(Try it): Go through the records below and copy out every line holding "enough".

Records from a data collection
● ● ●
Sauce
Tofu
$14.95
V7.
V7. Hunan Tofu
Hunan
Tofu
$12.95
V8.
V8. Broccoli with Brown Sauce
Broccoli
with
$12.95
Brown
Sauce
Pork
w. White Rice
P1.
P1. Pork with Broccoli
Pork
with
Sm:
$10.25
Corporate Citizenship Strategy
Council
● ● ●
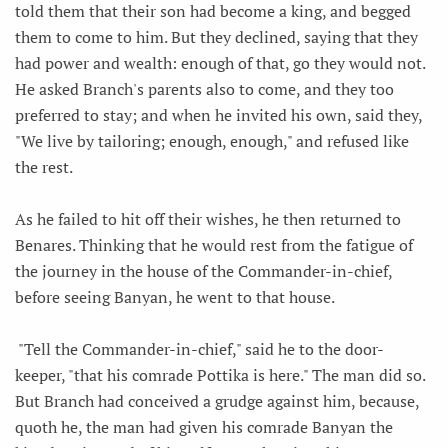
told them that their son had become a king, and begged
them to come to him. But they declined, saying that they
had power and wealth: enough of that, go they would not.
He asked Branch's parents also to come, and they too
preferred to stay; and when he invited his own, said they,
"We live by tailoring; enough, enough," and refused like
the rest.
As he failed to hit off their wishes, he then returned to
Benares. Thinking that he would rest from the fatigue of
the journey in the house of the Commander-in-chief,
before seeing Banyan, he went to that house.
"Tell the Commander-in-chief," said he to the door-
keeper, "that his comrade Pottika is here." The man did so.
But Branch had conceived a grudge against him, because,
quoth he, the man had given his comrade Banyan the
● ● ●
(Task answer):
had power and wealth: enough of that, go they would not.
"We live by tailoring; enough, enough," and refused like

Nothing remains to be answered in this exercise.